Passage:
────

A little note.  I invited the parents of these little girls to my wedding and said to Mrs. W.,   ” I want to have 4 little girls just like you.”  And I did!

At the end of fourth year university I was asked to babysit another gaggle of kids, this time a family of 6 boys, whose father was my geology professor.  They went away for a few days and I remember that my pay that time was $20.00.  It was 1965 and I felt rich!

I must have done a good job because another professor’s wife called me because she wanted my to be her MAID for the summer.  I was to do ironing, light housework, and babysitting for her group of 5 kids.  The pay was good so I accepted the job, but asked for a day off the first week and was told, “No.”  She needed me because she had to attend the university graduation the next day with her husband.  I told her, “No.”  I also would be attending the university graduation the next day where I would be receiving my teaching degree.  I never went back to work as her maid.

It was a short career!

A “Staycation” Scare

Yesterday was Wednesday, so it’s free bus day here in Ottawa.  We decided to have a “staycation” and act as tourists in our new city.  Hubby and I left home in the morning to make the most of the day.  We visited the Rideau Centre and I had a Tim Horton’s steeped tea which was delicious.  Then we walked across the street to Chapters book store where we spent a happy hour browsing the books and magazines.

Around noon we walked up Wellington Street, past the Chateau Laurier, and got to the Parliament Buildings just as hundreds of people were starting an Outdoor Yoga Session.  Hubby thinks there were over a thousand people there and they were pouring out of office buildings carrying their yoga mats and heading for “The Hill”.

We watched for a while and then made our way to Bank Street, where we had a delicious lunch at The Royal Oak pub.  When we left there we decided to try to walk as far as we could south on Bank Street, towards Billings Bridge.  About 15 minutes later we spotted the No. 1 bus coming and we decided to take it.

BIG MISTAKE! And here is where the “scare” comes in. First of all, a man started talking to me before we got on the bus.  I’ll call him Creep #1.

Creep #2 and #3 were already on the crowded bus.  There were two seats side by side and I sat in one of them.  The man on my right was very fat so Hubby decided to stand.  Fat guy starts picking at some sores on his arm so I turned the other way.  Creep #2 who was on my left then shouts at the top of his voice, “The Hell’s Angels are my friends”.  Creep #3 yells at him from across the bus, “You don’t know the Hell’s Angels”.

────

Information:

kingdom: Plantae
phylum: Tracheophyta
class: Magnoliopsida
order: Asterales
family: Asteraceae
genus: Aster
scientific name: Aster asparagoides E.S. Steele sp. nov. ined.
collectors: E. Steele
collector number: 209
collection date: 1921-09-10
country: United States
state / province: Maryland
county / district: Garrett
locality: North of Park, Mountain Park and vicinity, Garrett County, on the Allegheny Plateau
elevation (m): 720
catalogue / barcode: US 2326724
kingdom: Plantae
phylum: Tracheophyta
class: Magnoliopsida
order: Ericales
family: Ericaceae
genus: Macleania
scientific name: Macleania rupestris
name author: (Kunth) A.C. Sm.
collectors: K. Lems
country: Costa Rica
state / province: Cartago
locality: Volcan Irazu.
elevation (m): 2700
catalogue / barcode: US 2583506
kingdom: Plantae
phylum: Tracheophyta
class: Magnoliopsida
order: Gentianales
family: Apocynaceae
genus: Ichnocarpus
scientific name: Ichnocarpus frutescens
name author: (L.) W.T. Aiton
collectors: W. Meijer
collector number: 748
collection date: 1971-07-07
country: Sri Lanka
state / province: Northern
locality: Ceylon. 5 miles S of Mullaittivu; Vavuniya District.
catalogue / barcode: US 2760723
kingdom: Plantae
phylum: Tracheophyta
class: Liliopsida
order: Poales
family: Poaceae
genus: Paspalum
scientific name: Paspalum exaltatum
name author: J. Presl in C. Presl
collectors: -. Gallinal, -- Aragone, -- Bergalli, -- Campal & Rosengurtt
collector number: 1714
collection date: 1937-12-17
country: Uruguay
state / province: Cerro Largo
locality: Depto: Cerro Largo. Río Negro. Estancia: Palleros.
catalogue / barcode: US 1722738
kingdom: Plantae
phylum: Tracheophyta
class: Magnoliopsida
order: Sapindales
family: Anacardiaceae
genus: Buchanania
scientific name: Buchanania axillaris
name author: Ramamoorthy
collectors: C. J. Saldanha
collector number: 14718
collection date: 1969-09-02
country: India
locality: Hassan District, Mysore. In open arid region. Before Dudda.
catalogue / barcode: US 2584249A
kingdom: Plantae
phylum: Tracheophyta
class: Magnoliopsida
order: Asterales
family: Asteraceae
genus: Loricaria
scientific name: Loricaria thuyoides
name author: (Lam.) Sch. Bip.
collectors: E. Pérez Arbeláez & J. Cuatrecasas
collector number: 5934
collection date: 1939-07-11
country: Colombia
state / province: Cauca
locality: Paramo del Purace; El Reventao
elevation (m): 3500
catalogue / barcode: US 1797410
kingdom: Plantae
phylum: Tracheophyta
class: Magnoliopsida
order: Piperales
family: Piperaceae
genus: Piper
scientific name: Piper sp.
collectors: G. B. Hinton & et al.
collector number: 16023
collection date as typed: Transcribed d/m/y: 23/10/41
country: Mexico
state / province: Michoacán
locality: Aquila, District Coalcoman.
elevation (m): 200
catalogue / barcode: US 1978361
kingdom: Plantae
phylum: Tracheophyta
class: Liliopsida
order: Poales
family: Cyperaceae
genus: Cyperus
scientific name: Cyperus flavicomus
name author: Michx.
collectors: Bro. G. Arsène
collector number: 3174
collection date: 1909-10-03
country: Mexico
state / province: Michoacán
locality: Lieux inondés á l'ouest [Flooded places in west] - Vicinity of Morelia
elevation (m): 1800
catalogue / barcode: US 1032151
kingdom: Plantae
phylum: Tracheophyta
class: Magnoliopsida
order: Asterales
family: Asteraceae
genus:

────

Exercise requirements:
**a.** Answer each question from the passage on babysitting and a day out in Ottawa.
(i) How much was the narrator paid for babysitting the family of six boys?
(ii) What did the narrator drink at the Rideau Centre?
(iii) Where did the couple eat lunch?
**b.** Write a continuation of the passage on babysitting and a day out in Ottawa.
The records have nothing to do with the passage on babysitting and a day out in Ottawa.

Responses to the exercise:
**a.**
(i) $20.00
(ii) A Tim Horton's steeped tea
(iii) At The Royal Oak pub on Bank Street

**b.**
The guy who was yelling then shouts, “I’m one of the Hell’s Angels.”  Creep #2 yells back at him, egging him on.  Other passengers on the bus were shouting to the driver to kick them off the bus.  It was really frightening.

The situation  was escalating so the driver stopped the bus and came back to tell the guy to stop shouting.  He stopped until the bus got going and then shouts the same thing again. Then Creep #2 starts saying, to Creep #1 who knew him (no surprise), “I hate that guy. I’d like to beat him up. He reminds me of Paco. I beat him up and did nine months for it”.  The first guy says, “I hate Paco too.  |He tried to set me up for a robbery.”

The shouter keeps shouting and then slips his hand in his pocket and pulls something out that he hid in his hand.  Hubby and I got out at the next stop and started walking to our destination.  But it didn’t stop there.

After a couple of blocks, there was the bus, stopped with the flashers on.  Beside it was another No. 1 bus also with its flashers on. All of the passengers were getting on to the second bus.

The shouter was standing on the corner about 30 ft. in front of us.  Suddenly a special constable pulled up in her car and shouted a couple of times to the man to get his hands out of his pocket.  “Where’s the knife?”, she shouts.  “Where’s the knife?”

I was terrified.  We passed by them then and kept walking.  At the next corner the second bus pulled up.  The doors were opened to let passengers on and I heard the bus driver call to the people on the bus, “Anyone who saw what happened, give me your names and phone numbers.”

We walked about three miles in the heat and humidity but didn’t get on another No. 1 bus.  The No. 98 was a serene experience by comparison.

I was shaking for about half an hour!